- What you will do: Set down exactly the lines below between the line holding "問でもプロフィール記載お電話でも構いませんのでお気軽にお知" and the line holding "International shipping available", inclusive; no other line belongs in the answer.

- Dataset content:
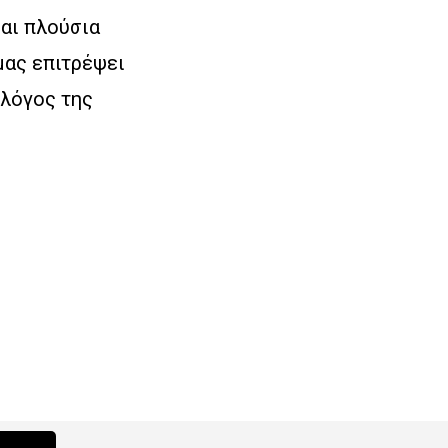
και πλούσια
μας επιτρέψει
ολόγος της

--

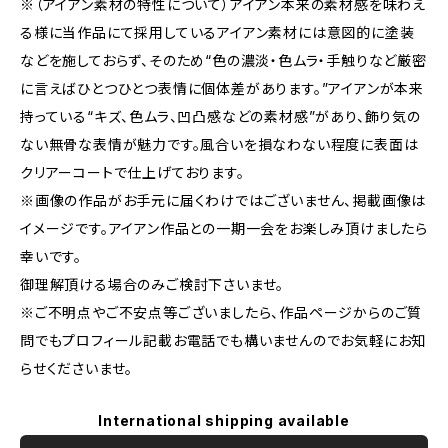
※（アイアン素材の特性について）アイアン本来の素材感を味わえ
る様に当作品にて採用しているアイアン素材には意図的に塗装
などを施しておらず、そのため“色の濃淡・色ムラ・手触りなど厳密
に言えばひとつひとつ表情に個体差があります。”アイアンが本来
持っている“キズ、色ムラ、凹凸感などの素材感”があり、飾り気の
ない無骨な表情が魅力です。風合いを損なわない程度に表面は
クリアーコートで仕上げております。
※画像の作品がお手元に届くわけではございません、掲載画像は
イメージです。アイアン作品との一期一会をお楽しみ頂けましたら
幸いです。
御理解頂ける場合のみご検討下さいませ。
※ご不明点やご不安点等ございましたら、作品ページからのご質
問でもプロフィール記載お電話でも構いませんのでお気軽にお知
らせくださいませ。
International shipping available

...

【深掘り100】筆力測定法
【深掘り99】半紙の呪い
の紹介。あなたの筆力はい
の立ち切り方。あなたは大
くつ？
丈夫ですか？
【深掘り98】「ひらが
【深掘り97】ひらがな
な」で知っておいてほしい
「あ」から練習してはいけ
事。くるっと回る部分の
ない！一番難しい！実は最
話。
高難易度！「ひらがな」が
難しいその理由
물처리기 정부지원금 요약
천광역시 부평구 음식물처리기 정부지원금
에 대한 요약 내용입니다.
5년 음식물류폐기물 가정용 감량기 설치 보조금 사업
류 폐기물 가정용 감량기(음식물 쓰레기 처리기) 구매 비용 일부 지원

- Result of this exercise:
問でもプロフィール記載お電話でも構いませんのでお気軽にお知
らせくださいませ。
International shipping available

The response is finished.